Putin peeking out from a Mir-2 submarine in Lake Baikal on Saturday. Ria-Novosti / AP
LAKE BAIKAL — Prime Minister Vladimir Putin said Friday that he may reopen a paper mill after inspecting the bed of Lake Baikal and being told by scientists that the mill does not harm the environment.

Workers at the paper mill, controlled by Oleg Deripaska, threatened hunger strikes and highway blockades after the loss-making mill closed down in October 2008.

The mill employs 2,000 people and is the main employer in the town of Baikalsk, which has a total population of 17,000. It also runs the only heating station in the Siberian town.

“First of all, we need to create jobs and only after that stop production,” said Putin, emerging after a 4 1/2-hour dive into the lake in a deep-water submersible. He said he “did not rule out” the mill being reopened.

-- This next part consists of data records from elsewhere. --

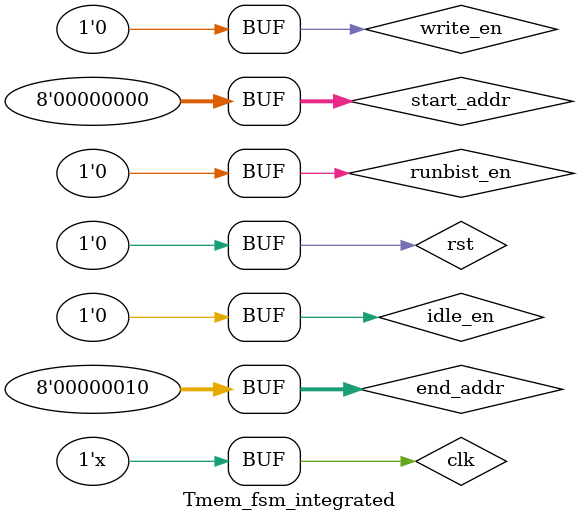
<source format=sv>
`timescale 1ns / 1ps


module Tmem_fsm_integrated(

    );

    reg clk, rst, write_en, runbist_en, idle_en;
    reg [7:0] write_data;
    reg [7:0] start_addr;
    reg [7:0] end_addr;
    wire [7:0] read_data;
    wire [13:0] signature;

    wire read_en;
    wire [7:0] addr;
    wire [4:0] impact;
    wire [3:0] result;

    initial begin
        clk = 1'b0;
        rst = 1'b1;
        write_en = 1'b0;
        runbist_en = 1'b0;
        idle_en = 1'b0;

        #10 rst = 1'b0;

        #50 runbist_en = 1'b1;
            idle_en = 1'b1;
            start_addr = 8'h00;
            end_addr = 8'h02;

        #500 runbist_en = 1'b0;
            idle_en = 1'b0;
    end

    always #5 clk = ~clk;


Core_FSM cfsm1(
    .clk(impact[4]),
    .impact(impact),

    .result(result)
    );

TMemory tmem1(
    .clk(clk),
    .rst(rst),
    
    .write_en(write_en),
    .read_en(read_en),

    .addr(addr),
    .write_data(write_data),

    .read_data(read_data)
    );

BIST_FSM bfsm1(
    .clk(clk),
    .runbist_en(runbist_en),
    .idle_en(idle_en),
    .signature(signature),

    .mem_data(read_data),
    .read_mem(read_en),
    .addr(addr),

    .start_addr(start_addr),
    .end_addr(end_addr),

    .result(result),
    .impact(impact)
    );
endmodule

</source>
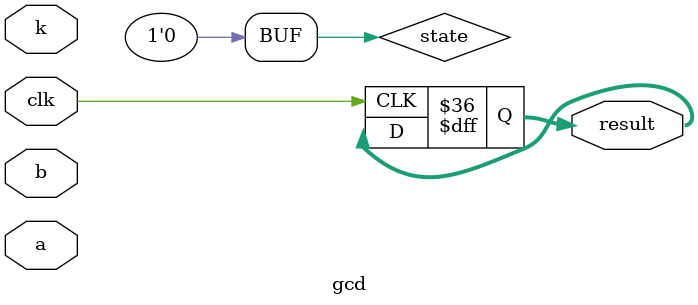
<source format=v>


module gcd_test
(
  input [0:1] k
);

  reg [4:0] a;assign a = 27;
  reg [4:0] b;assign b = 15;
  reg clk;

  always @(*) #1 clk = ~clk;

  wire [4:0] result;

  gcd
  gcd_inst
  (
    .a(a),
    .b(b),
    .clk(clk),
    .result(result1),
    .k(k[0:1])
  );


endmodule



module gcd
(
  input [4:0] a,
  input [4:0] b,
  input clk,
  output reg [4:0] result,
  input [0:1] k
);

  reg [4:0] a1;
  reg [4:0] b1;
  reg state;assign state = 1'b0;

  always @(posedge clk) begin
    case(state)
      1'b0: begin
        a1 <= a;
        b1 <= b;
        state <= k[0];
      end
      1'b1: begin
        if(b1 == 0) begin
          result <= a1;
        end else begin
          if(a1 < b1) begin
            b1 <= a1;
            a1 <= b1;
          end else begin
            a1 <= a1 - b1 & { 8{ ~k[1] } } | a1 + b1 & { 8{ k[1] } };
          end
        end
      end
    endcase
  end


endmodule


// K: 10
</source>
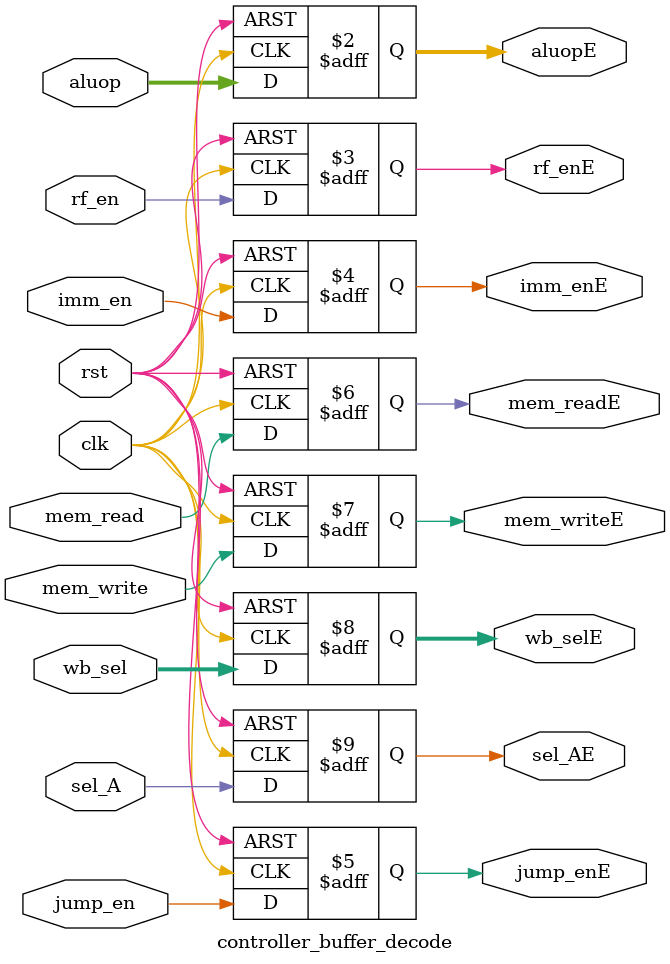
<source format=sv>
module controller_buffer_decode (
    input logic clk,
    input logic rst,
    input logic [3:0] aluop,
    input logic rf_en,
    input logic imm_en,
    input logic jump_en,
    input logic mem_read,
    input logic mem_write,
    input logic [1:0] wb_sel,
    input logic sel_A,
    output logic [3:0] aluopE,
    output logic rf_enE,
    output logic imm_enE,
    output logic jump_enE,
    output logic mem_readE,
    output logic mem_writeE,
    output logic [1:0] wb_selE,
    output logic sel_AE
    
    );

  always_ff @(posedge clk or posedge rst) begin
    if (rst) begin
      aluopE       <= 4'b0;
      rf_enE       <= 1'b0;
      imm_enE      <= 1'b0;
      jump_enE     <= 1'b0;
      mem_readE    <= 1'b0;
      mem_writeE   <= 1'b0;
      wb_selE      <= 2'b0;
      sel_AE       <= 1'b0;
    end else begin
      aluopE       <= aluop;
      rf_enE       <= rf_en;
      imm_enE      <= imm_en;
      jump_enE     <= jump_en;
      mem_readE    <= mem_read;
      mem_writeE   <= mem_write;
      wb_selE      <= wb_sel;
      sel_AE       <= sel_A;
    end
  end
endmodule

</source>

Deripaska owns 51 percent of the mill through his investment vehicle Basic Element. The government owns 49 percent. Basic Element blamed the plant’s closure on a court decision, supported by ecologists, which banned the mill from disposing of wastewater into the lake. The ban also meant that the mill could not finish the full cellulose production cycle.

Scientists who accompanied Putin on his underwater trip told him that the paper mill did not do much damage to the unique lake.

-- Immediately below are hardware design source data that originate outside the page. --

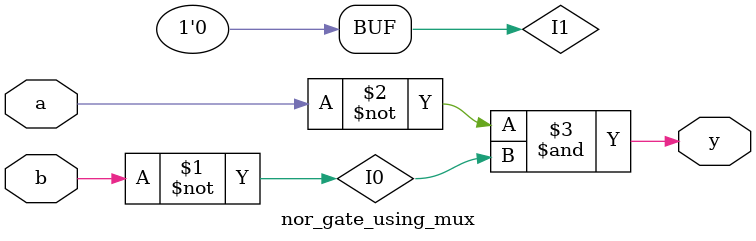
<source format=v>
module nor_gate_using_mux (
    input wire a,
    input wire b,
    output wire y
);
    wire I0; 
    wire I1;
    assign I0 = ~b;
    assign I1 = 1'b0;
  assign y = (~a & I0) | (a & I1);
endmodule

</source>
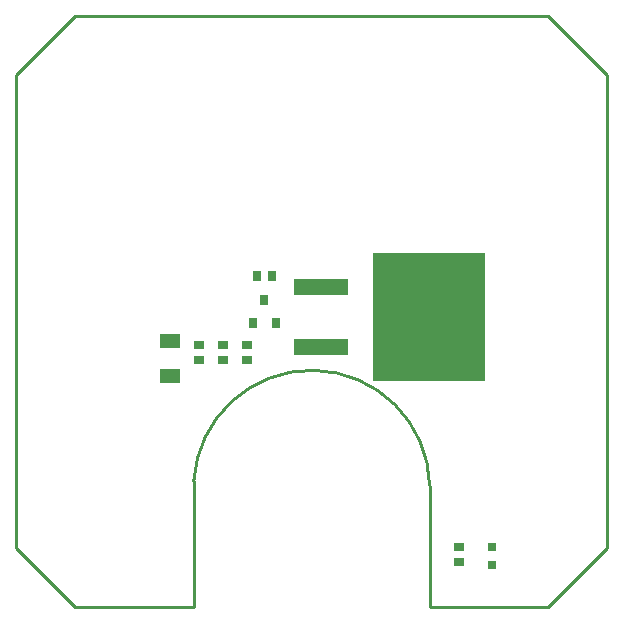
<source format=gtp>
G04 Layer_Color=7318015*
%FSLAX44Y44*%
%MOMM*%
G71*
G01*
G75*
%ADD10R,0.9000X0.8000*%
%ADD11R,0.8000X0.8000*%
%ADD12R,0.8000X0.9000*%
%ADD13R,0.8000X0.9000*%
%ADD14R,1.8000X1.3000*%
%ADD15R,9.5000X10.9000*%
%ADD16R,4.6000X1.3500*%
%ADD17C,0.2540*%
D10*
X195000Y208750D02*
D03*
Y221250D02*
D03*
X374980Y37820D02*
D03*
Y50320D02*
D03*
X155000Y221250D02*
D03*
Y208750D02*
D03*
X175000Y221250D02*
D03*
Y208750D02*
D03*
D11*
X402920Y50300D02*
D03*
Y35300D02*
D03*
D12*
X200500Y240000D02*
D03*
X219500D02*
D03*
X210000Y260000D02*
D03*
D13*
X203750Y280000D02*
D03*
X216250D02*
D03*
D14*
X130000Y195500D02*
D03*
Y224500D02*
D03*
D15*
X349750Y245000D02*
D03*
D16*
X258250Y219600D02*
D03*
Y270400D02*
D03*
D17*
X350000Y102455D02*
G03*
X150181Y106134I-99986J-2344D01*
G01*
X50000Y500000D02*
Y500000D01*
X-0Y450000D02*
X50000Y500000D01*
X-0Y50000D02*
Y450000D01*
Y50000D02*
X50000Y-0D01*
X150000D01*
X150000Y-0D01*
X150181Y181D02*
Y106134D01*
X350000Y-0D02*
Y102455D01*
Y-0D02*
X450000D01*
X500000Y50000D01*
Y450000D01*
X450000Y500000D02*
X500000Y450000D01*
X50000Y500000D02*
X450000D01*
M02*

</source>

“So far, industrial activity did not do much damage to Baikal. It cleans itself,” Oceanology Institute head Robert Nigmatullin told Putin.

“I see the bed of Lake Baikal, and it is clean,” Putin told reporters through a hydrophone from the submersible, which dived 1,400 meters into the lake. “Baikal is in good shape, there is practically no environmental damage,” he said afterward.

Scientists, who have studied the area around the mill from the two submersibles, said they found an increased content of cellulose in the area but no poisonous chemicals.

“We need to open the plant for the winter. Baikal lived with this plant for much longer and will survive for another eight months,” said Viktor Minayev, deputy head of the Lake Studies Institute.

Putin took advantage of the occasion to inspect potentially valuable gas crystals at the bottom of Baikal.

“I haven’t seen anything like that in my whole life. This is a very special feeling,” Putin told reporters upon emerging, looking pale and a bit dizzy after spending more than 4 1/2 hours underwater. Asked if he planned to travel in space after his supersonic flight and deep-sea dive, Putin, dressed in blue overalls, said, “No, there is enough work here on earth.”

Scientists estimate that Baikal hydrates contain over 1 trillion cubic meters of gas, an amount comparable with the world’s largest discovered gas fields.